There was however a very sensible article in the Financial Times that provides just the kind of balanced insight on the matter; The idea is than when financial markets are unstable, very volatile, an algorithm program that prices routinely securities tend to amplify the trend; a time-out would be of some benefit, but again, the article shies away from the issue: how are these algorithm computed, and could regulatory bodies such as the SEC in the US capable of monitoring future anomalous trades before in order to avert further damages? To the first question, that should be up to the users (the traders) and the quant people that design them. It must be pointed out that the models are so complex that at times, one could believe they are able to stick closely to actual figures and real numbers. But because they are mathematical, there are bits of informations that are lost in the process, and the more derivative these securities are, the less information available is, not to mention the underlying assumptions behind even the most basic model, that are not always -if never- verified in actual world. It is true the past financial meltdown prompted some financial players to review their models, but when one gets use to an alluring mathematical model, and when everyone gets back “business as usual” there is little incentive to change. The regulators, on the other hand, have long since lost any real power to stop or monitor abnormal trades.

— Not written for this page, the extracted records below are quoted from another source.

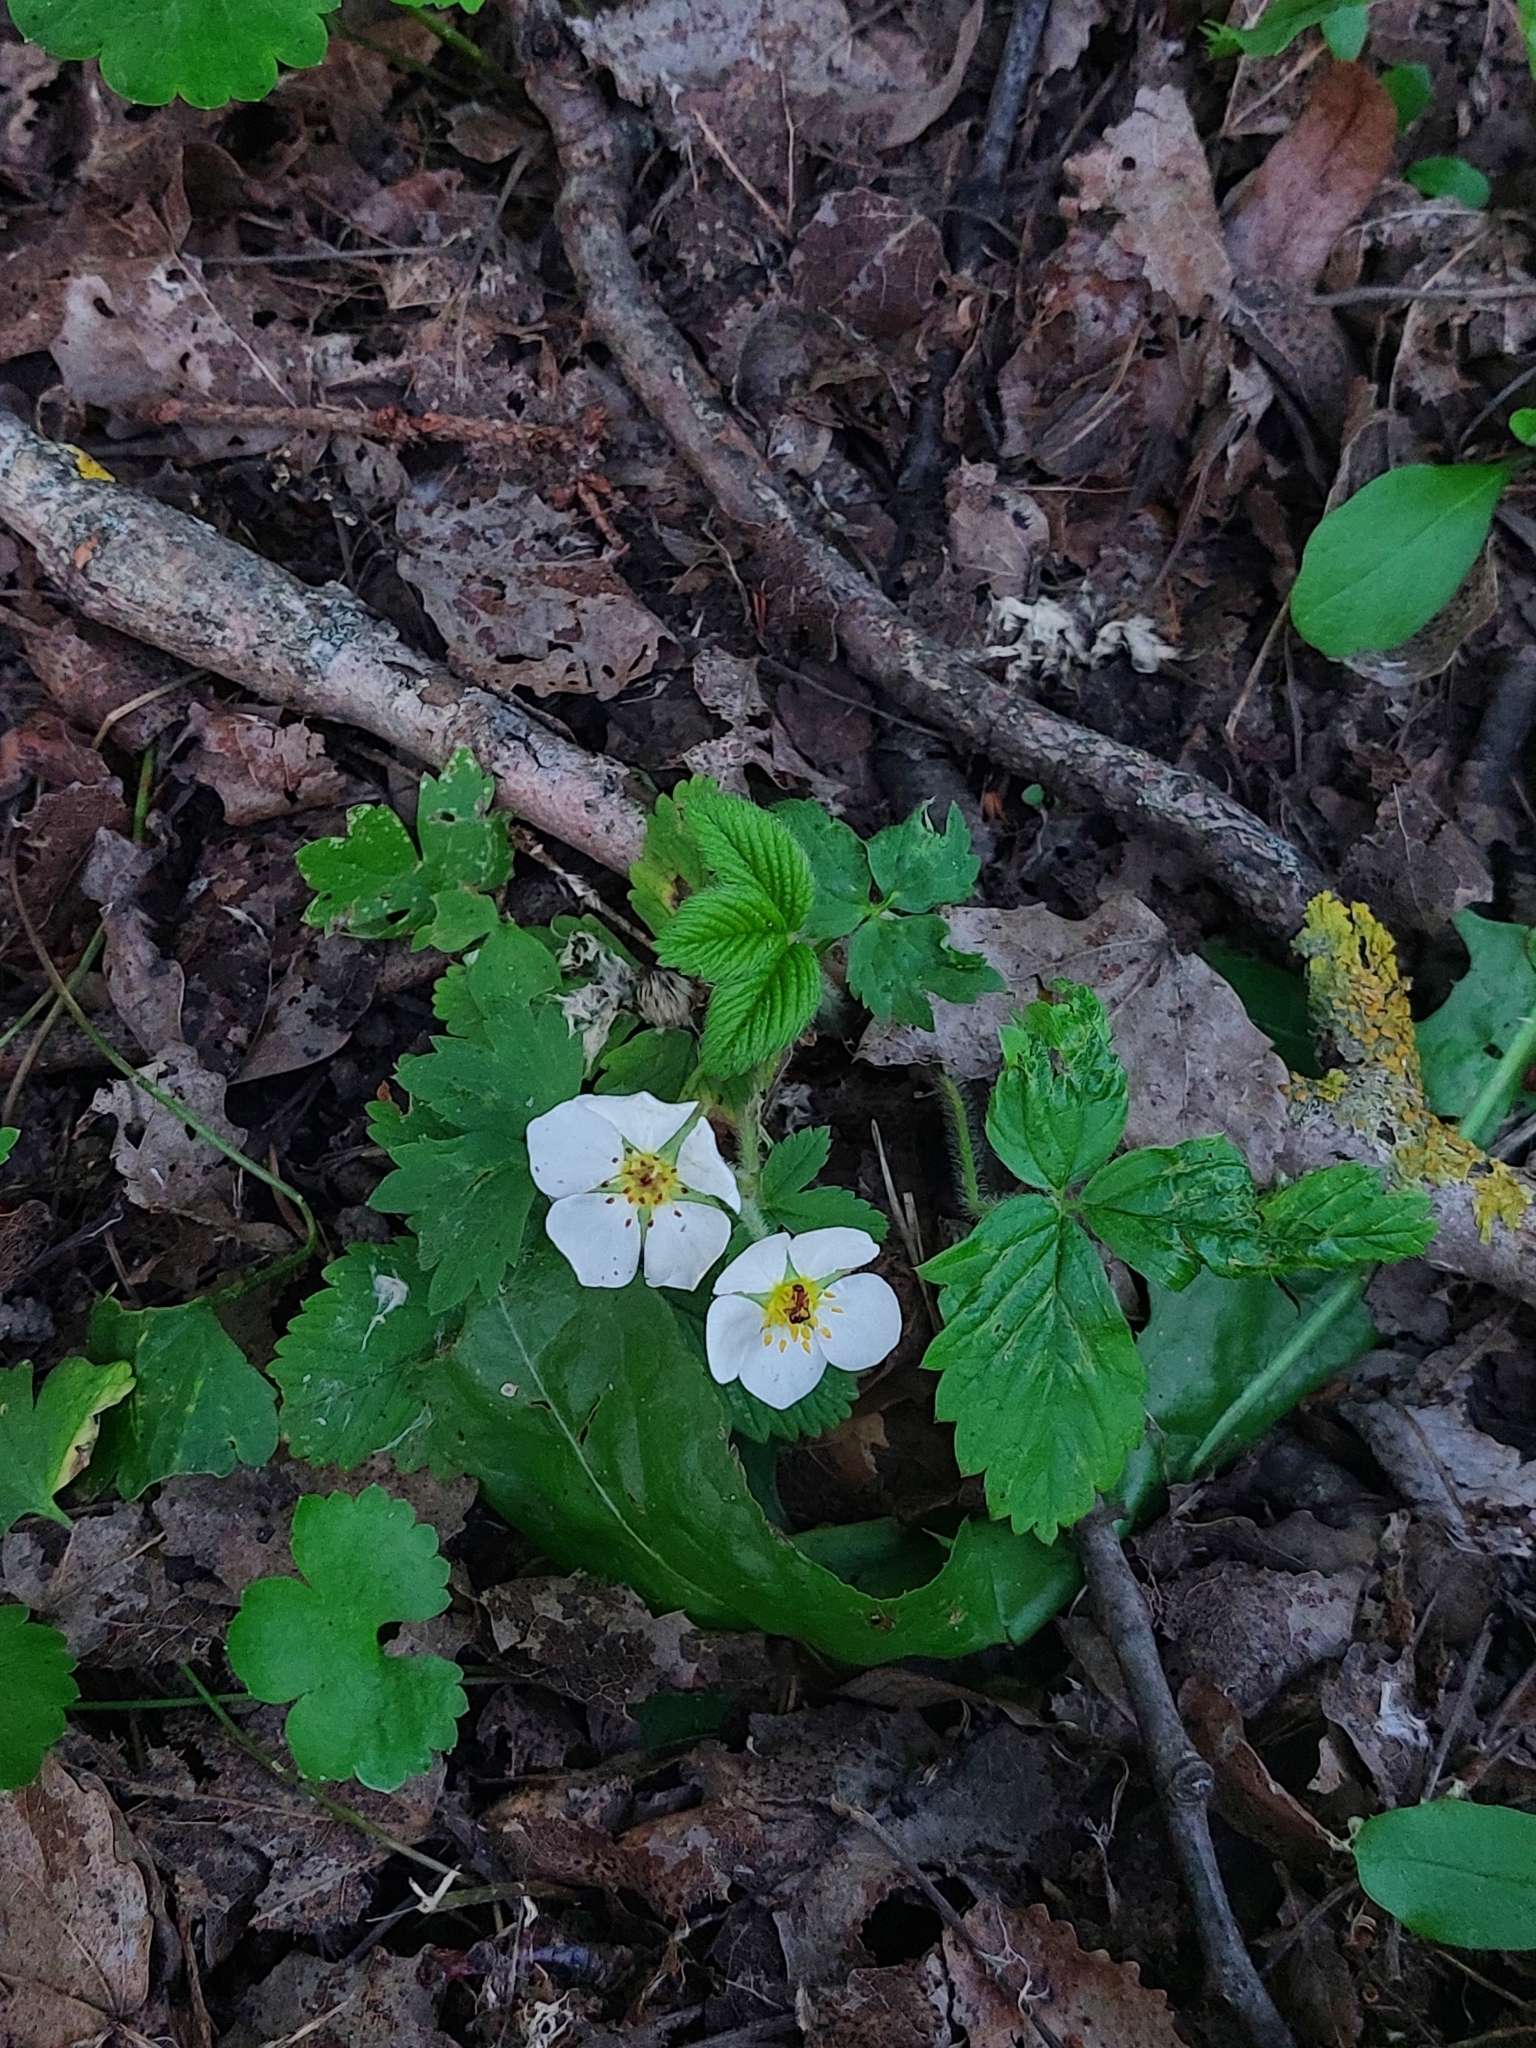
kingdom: Plantae
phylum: Tracheophyta
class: Magnoliopsida
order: Rosales
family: Rosaceae
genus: Fragaria
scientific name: Fragaria moschata
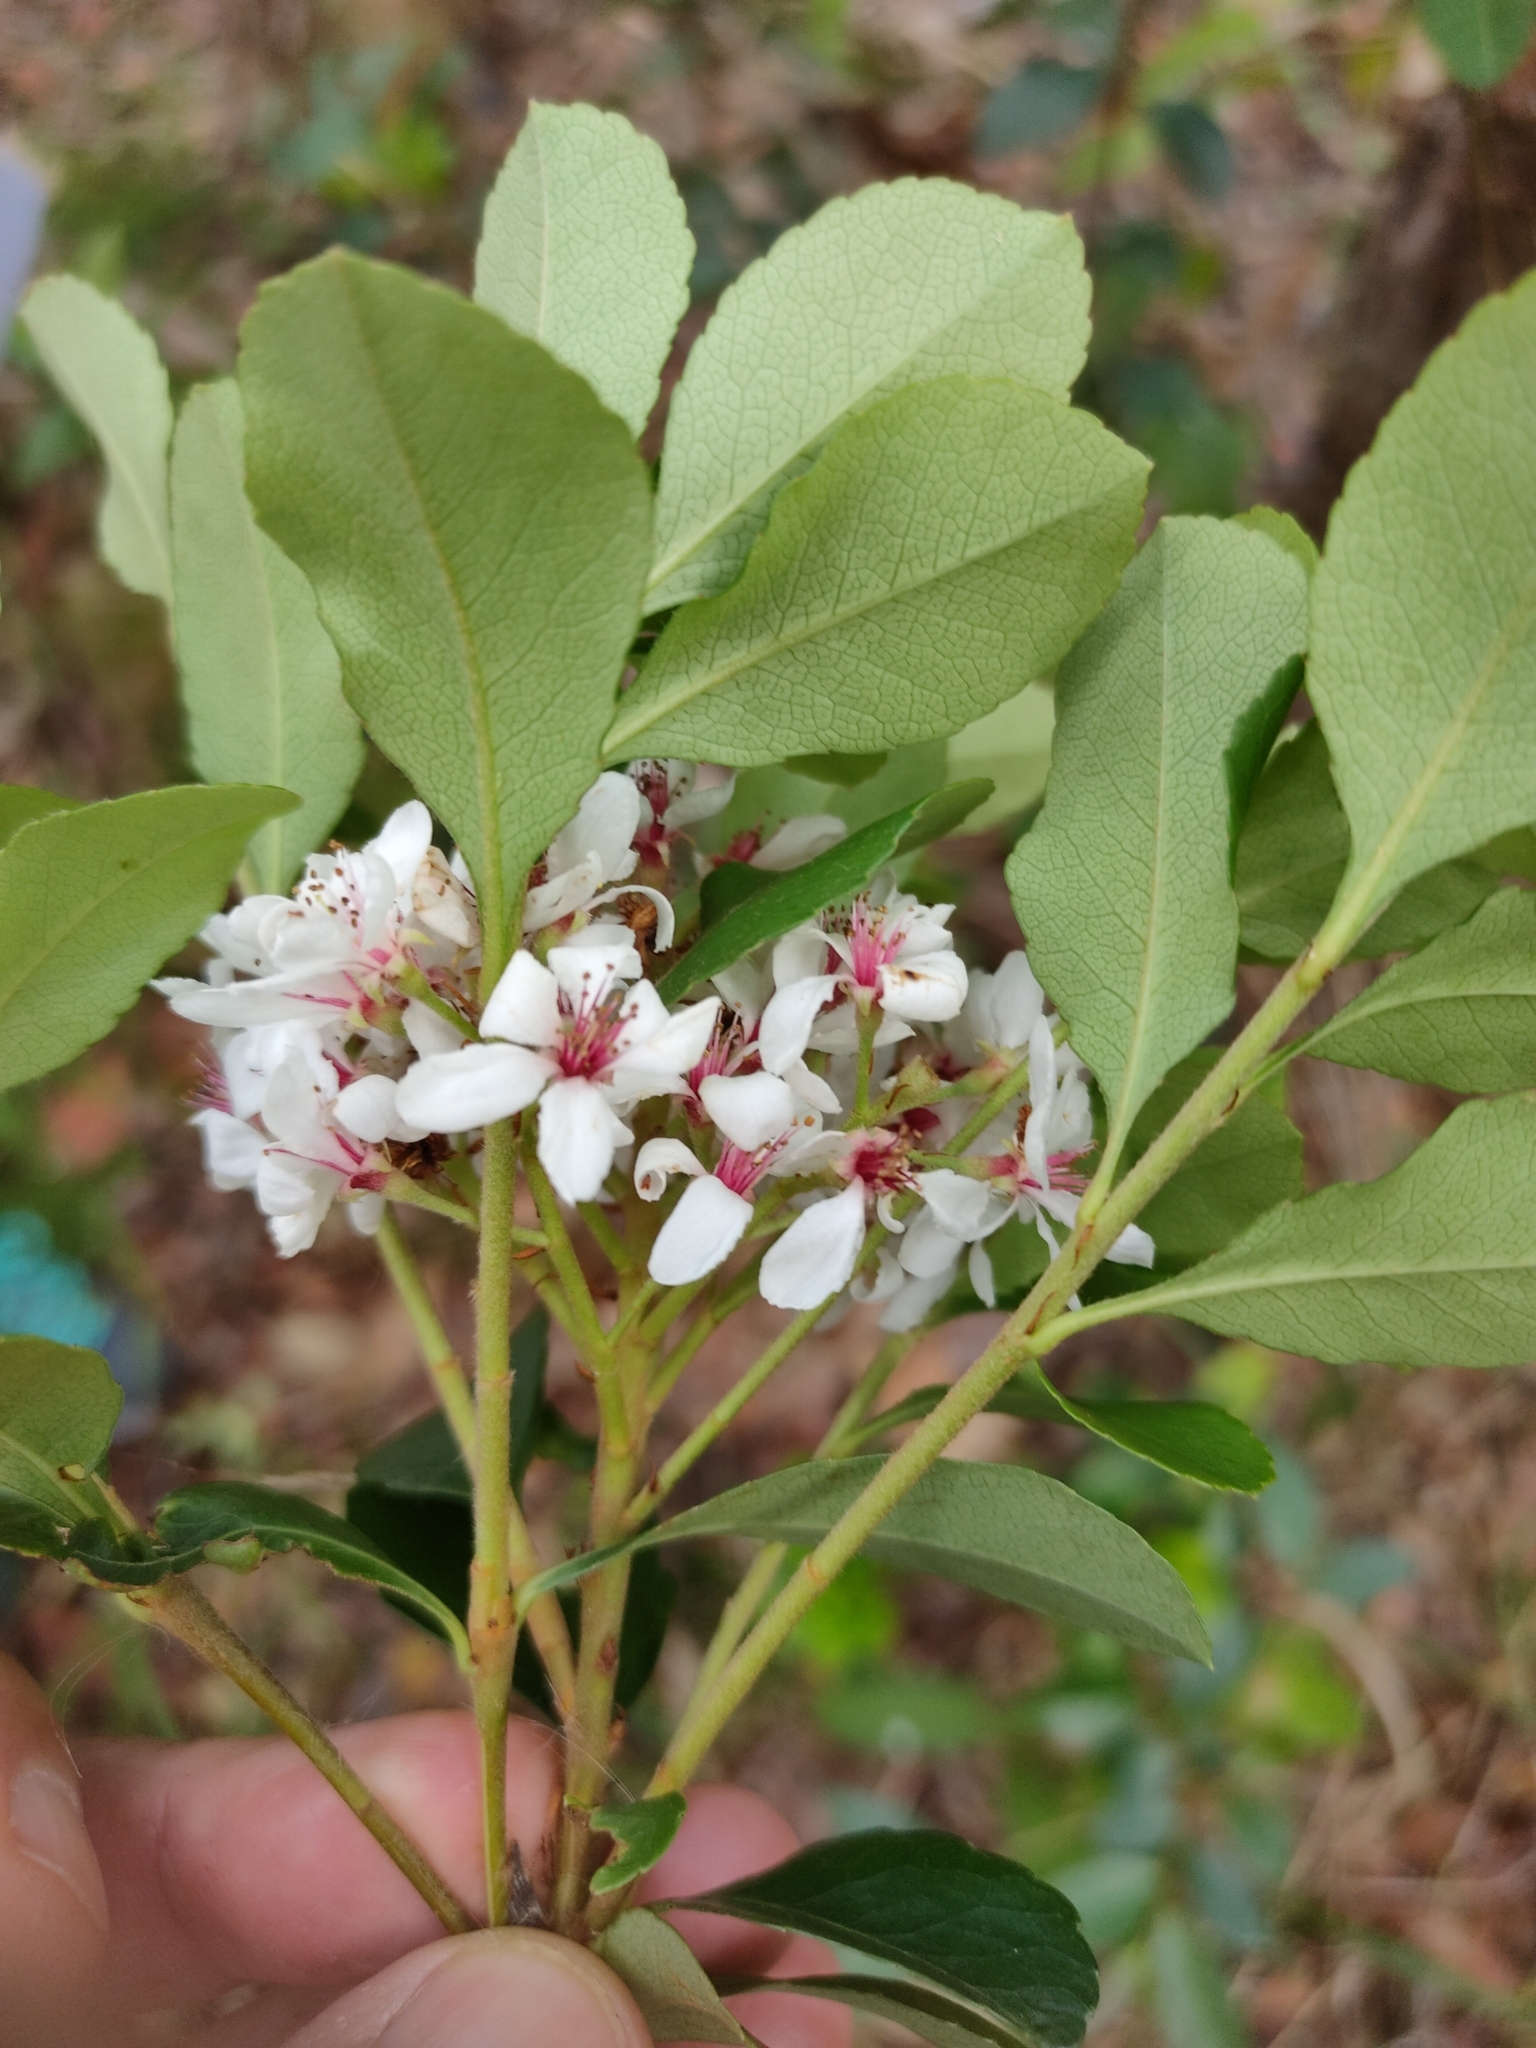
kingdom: Plantae
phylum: Tracheophyta
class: Magnoliopsida
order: Rosales
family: Rosaceae
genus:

IT has taken over and regulators can do little about it. It is quite strange that financial markets, that are considered to be the most pure form of perfect and efficient market structure act at times (and increasingly so) completely free of regulation or institutional framework. It is as though the basic rules of the game were enough, and because players have in some ways internalize other institutional rules, SEC and others cannot act in pre-emptive manner, nor swiftly enough to limit the damage. And that’s how a sub-optimal equilibrium in Game Theory is reached with perfectly rational players; Algorithms are very useful indeed, but are they so without human supervision?
PS: FT registration is free but compulsory to read the articles.